** EXTRACTED RECORDS follows **

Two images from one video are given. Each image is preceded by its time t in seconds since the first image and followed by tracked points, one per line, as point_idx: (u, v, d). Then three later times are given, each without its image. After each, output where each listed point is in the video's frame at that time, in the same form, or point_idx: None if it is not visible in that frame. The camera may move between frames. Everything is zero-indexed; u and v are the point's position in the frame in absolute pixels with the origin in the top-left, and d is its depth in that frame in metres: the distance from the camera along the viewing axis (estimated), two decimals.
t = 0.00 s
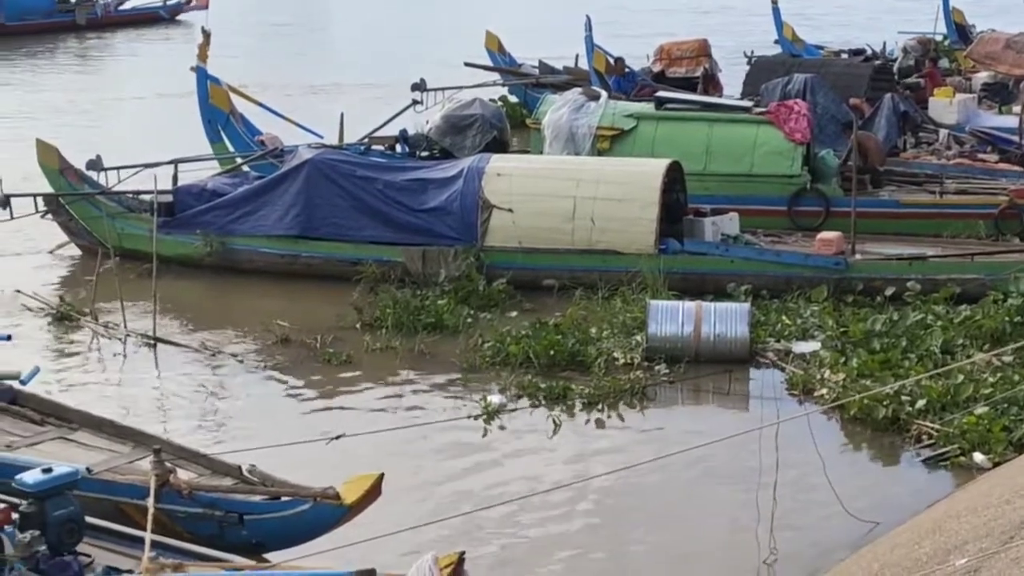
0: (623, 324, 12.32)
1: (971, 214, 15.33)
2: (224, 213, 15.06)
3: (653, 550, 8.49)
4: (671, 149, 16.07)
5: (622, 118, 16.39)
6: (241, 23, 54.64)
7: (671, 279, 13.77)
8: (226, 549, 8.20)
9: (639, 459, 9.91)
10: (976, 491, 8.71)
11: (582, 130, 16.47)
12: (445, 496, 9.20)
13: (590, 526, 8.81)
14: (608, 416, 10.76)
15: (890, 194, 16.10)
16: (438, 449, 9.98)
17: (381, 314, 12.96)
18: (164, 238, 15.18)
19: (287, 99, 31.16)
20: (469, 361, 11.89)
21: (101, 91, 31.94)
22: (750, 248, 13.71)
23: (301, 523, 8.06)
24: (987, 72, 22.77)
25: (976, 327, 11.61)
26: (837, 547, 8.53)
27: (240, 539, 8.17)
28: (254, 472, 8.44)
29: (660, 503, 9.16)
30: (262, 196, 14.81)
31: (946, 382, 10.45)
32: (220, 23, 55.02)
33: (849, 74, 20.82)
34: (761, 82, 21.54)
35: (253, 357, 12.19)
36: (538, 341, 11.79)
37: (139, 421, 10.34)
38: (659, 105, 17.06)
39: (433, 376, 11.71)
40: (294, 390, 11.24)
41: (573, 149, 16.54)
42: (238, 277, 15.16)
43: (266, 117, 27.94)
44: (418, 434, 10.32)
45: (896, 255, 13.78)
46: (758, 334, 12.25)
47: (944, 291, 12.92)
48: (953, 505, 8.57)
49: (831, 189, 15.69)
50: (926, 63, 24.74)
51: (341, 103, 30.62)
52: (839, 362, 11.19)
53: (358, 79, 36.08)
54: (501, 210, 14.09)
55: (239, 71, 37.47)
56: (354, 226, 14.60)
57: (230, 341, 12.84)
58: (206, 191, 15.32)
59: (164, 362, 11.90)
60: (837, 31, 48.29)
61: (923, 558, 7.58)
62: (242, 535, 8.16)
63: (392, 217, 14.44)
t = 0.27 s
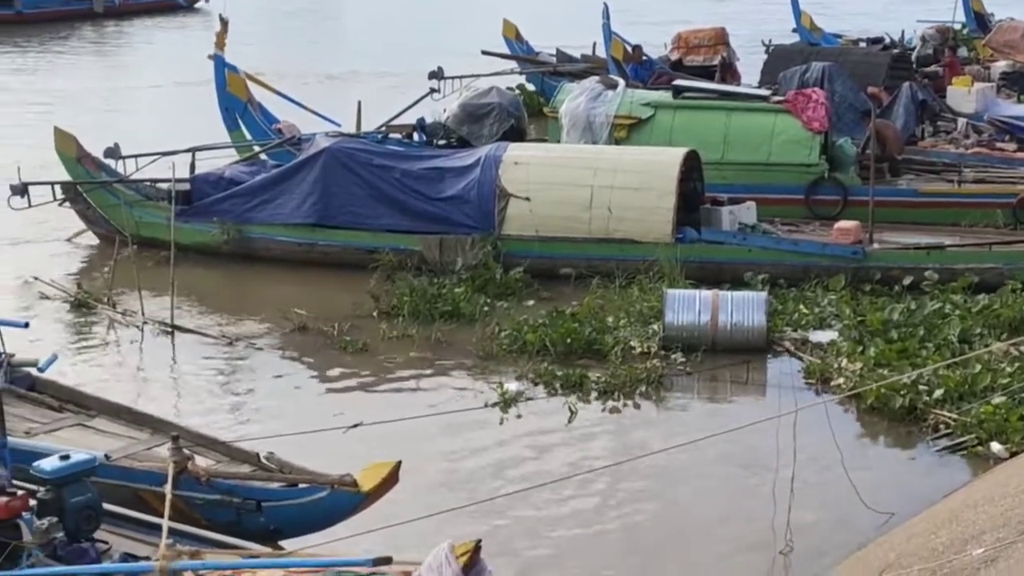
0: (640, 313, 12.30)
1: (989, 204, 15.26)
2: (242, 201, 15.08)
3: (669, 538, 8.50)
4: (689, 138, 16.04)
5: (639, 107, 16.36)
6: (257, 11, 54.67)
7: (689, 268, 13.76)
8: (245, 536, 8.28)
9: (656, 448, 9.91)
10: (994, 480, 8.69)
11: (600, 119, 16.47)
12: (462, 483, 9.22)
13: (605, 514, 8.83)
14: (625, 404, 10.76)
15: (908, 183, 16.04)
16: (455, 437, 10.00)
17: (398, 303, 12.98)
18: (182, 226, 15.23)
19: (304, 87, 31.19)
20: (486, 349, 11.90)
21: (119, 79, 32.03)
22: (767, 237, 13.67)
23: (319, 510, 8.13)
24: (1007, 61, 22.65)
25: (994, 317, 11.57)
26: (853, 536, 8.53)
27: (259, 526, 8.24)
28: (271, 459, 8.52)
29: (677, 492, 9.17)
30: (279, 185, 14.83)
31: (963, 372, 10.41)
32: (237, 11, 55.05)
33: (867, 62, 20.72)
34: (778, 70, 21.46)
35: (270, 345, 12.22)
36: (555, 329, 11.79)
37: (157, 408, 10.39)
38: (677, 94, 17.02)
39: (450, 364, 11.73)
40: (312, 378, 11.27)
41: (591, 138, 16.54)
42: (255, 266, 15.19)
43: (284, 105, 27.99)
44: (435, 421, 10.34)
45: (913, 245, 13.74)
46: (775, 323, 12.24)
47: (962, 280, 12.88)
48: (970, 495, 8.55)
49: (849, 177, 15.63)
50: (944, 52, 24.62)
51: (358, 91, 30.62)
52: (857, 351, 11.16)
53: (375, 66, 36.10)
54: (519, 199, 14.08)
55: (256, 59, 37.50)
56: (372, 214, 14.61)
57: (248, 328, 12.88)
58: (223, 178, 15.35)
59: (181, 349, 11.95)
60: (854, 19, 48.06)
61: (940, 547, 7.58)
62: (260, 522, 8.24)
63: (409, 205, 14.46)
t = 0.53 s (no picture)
0: (657, 301, 12.27)
1: (1008, 191, 15.18)
2: (259, 188, 15.09)
3: (685, 525, 8.50)
4: (707, 126, 15.99)
5: (657, 95, 16.28)
6: None
7: (706, 255, 13.72)
8: (262, 522, 8.34)
9: (672, 435, 9.90)
10: (1011, 469, 8.65)
11: (617, 107, 16.40)
12: (478, 470, 9.23)
13: (621, 500, 8.83)
14: (642, 391, 10.75)
15: (927, 171, 15.95)
16: (472, 424, 10.01)
17: (416, 290, 12.99)
18: (199, 213, 15.25)
19: (322, 74, 31.20)
20: (503, 336, 11.90)
21: (137, 65, 32.09)
22: (785, 224, 13.63)
23: (336, 497, 8.19)
24: None
25: (1013, 305, 11.51)
26: (869, 523, 8.52)
27: (276, 513, 8.30)
28: (289, 446, 8.59)
29: (693, 479, 9.17)
30: (296, 172, 14.84)
31: (981, 360, 10.37)
32: None
33: (886, 50, 20.60)
34: (797, 57, 21.37)
35: (288, 332, 12.24)
36: (572, 316, 11.78)
37: (175, 393, 10.43)
38: (695, 81, 16.97)
39: (467, 350, 11.73)
40: (329, 364, 11.28)
41: (609, 125, 16.49)
42: (273, 253, 15.21)
43: (301, 93, 28.00)
44: (451, 408, 10.34)
45: (932, 232, 13.68)
46: (792, 310, 12.21)
47: (980, 268, 12.82)
48: (987, 483, 8.53)
49: (867, 165, 15.56)
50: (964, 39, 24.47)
51: (375, 78, 30.60)
52: (874, 339, 11.12)
53: (393, 53, 36.08)
54: (536, 185, 14.06)
55: (273, 46, 37.51)
56: (389, 201, 14.61)
57: (265, 315, 12.91)
58: (241, 166, 15.40)
59: (199, 335, 11.98)
60: (873, 6, 47.82)
61: (957, 536, 7.59)
62: (277, 509, 8.30)
63: (427, 192, 14.46)
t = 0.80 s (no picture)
0: (677, 292, 12.23)
1: None
2: (279, 178, 15.09)
3: (705, 516, 8.48)
4: (728, 116, 15.95)
5: (678, 85, 16.23)
6: None
7: (726, 246, 13.68)
8: (283, 512, 8.36)
9: (692, 426, 9.87)
10: None
11: (638, 97, 16.35)
12: (498, 460, 9.23)
13: (641, 492, 8.81)
14: (662, 381, 10.73)
15: (948, 162, 15.86)
16: (492, 414, 10.00)
17: (435, 280, 12.98)
18: (219, 202, 15.27)
19: (341, 63, 31.23)
20: (522, 326, 11.89)
21: (157, 55, 32.17)
22: (805, 216, 13.57)
23: (356, 487, 8.20)
24: None
25: None
26: (890, 514, 8.48)
27: (297, 502, 8.32)
28: (309, 437, 8.61)
29: (712, 470, 9.14)
30: (316, 162, 14.83)
31: (1002, 352, 10.31)
32: None
33: (907, 40, 20.46)
34: (817, 48, 21.28)
35: (307, 321, 12.25)
36: (592, 306, 11.76)
37: (196, 382, 10.45)
38: (715, 72, 16.91)
39: (487, 340, 11.72)
40: (349, 353, 11.29)
41: (629, 115, 16.43)
42: (293, 242, 15.22)
43: (320, 83, 28.01)
44: (470, 398, 10.33)
45: (953, 223, 13.61)
46: (812, 301, 12.16)
47: (1002, 260, 12.75)
48: (1009, 475, 8.48)
49: (887, 156, 15.53)
50: (986, 29, 24.31)
51: (394, 68, 30.58)
52: (894, 330, 11.07)
53: (412, 44, 36.09)
54: (556, 176, 14.03)
55: (292, 36, 37.52)
56: (409, 191, 14.60)
57: (285, 304, 12.92)
58: (262, 156, 15.41)
59: (220, 325, 12.00)
60: None
61: (977, 527, 7.59)
62: (298, 499, 8.31)
63: (446, 182, 14.44)
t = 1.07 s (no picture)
0: (698, 284, 12.19)
1: None
2: (300, 169, 15.09)
3: (724, 509, 8.46)
4: (749, 109, 15.86)
5: (699, 78, 16.19)
6: None
7: (748, 239, 13.61)
8: (303, 505, 8.41)
9: (713, 419, 9.85)
10: None
11: (660, 89, 16.26)
12: (517, 452, 9.22)
13: (662, 485, 8.79)
14: (682, 374, 10.71)
15: (970, 155, 15.76)
16: (511, 406, 10.00)
17: (456, 272, 12.96)
18: (241, 194, 15.30)
19: (361, 56, 31.23)
20: (543, 318, 11.86)
21: (178, 47, 32.23)
22: (827, 209, 13.51)
23: (376, 479, 8.23)
24: None
25: None
26: (911, 508, 8.45)
27: (316, 495, 8.37)
28: (330, 429, 8.64)
29: (732, 462, 9.13)
30: (337, 154, 14.83)
31: None
32: None
33: (930, 32, 20.32)
34: (840, 41, 21.18)
35: (328, 313, 12.26)
36: (613, 299, 11.73)
37: (216, 374, 10.47)
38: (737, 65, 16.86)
39: (507, 332, 11.71)
40: (369, 345, 11.29)
41: (650, 108, 16.33)
42: (314, 234, 15.23)
43: (340, 75, 28.02)
44: (490, 390, 10.32)
45: (975, 217, 13.53)
46: (834, 294, 12.11)
47: None
48: None
49: (910, 150, 15.40)
50: (1010, 22, 24.13)
51: (415, 61, 30.56)
52: (916, 324, 11.01)
53: (432, 36, 36.05)
54: (577, 168, 14.00)
55: (313, 29, 37.54)
56: (430, 183, 14.58)
57: (306, 296, 12.93)
58: (283, 147, 15.41)
59: (241, 316, 12.02)
60: None
61: (998, 522, 7.60)
62: (318, 491, 8.36)
63: (467, 174, 14.42)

** End of EXTRACTED RECORDS **

- WORK REQUIRED -
Return word for word the lines above from the line with "30: (279, 185, 14.83)" to the line with "63: (409, 205, 14.46)", including both and leaving out all others.

- RESPONSE AREA -
30: (279, 185, 14.83)
31: (963, 372, 10.41)
32: (237, 11, 55.05)
33: (867, 62, 20.72)
34: (778, 70, 21.46)
35: (270, 345, 12.22)
36: (555, 329, 11.79)
37: (157, 408, 10.39)
38: (677, 94, 17.02)
39: (450, 364, 11.73)
40: (312, 378, 11.27)
41: (591, 138, 16.54)
42: (255, 266, 15.19)
43: (284, 105, 27.99)
44: (435, 421, 10.34)
45: (913, 245, 13.74)
46: (775, 323, 12.24)
47: (962, 280, 12.88)
48: (970, 495, 8.55)
49: (849, 177, 15.63)
50: (944, 52, 24.62)
51: (358, 91, 30.62)
52: (857, 351, 11.16)
53: (375, 66, 36.10)
54: (519, 199, 14.08)
55: (256, 59, 37.50)
56: (372, 214, 14.61)
57: (248, 328, 12.88)
58: (223, 178, 15.35)
59: (181, 349, 11.95)
60: (854, 19, 48.06)
61: (940, 547, 7.58)
62: (260, 522, 8.24)
63: (409, 205, 14.46)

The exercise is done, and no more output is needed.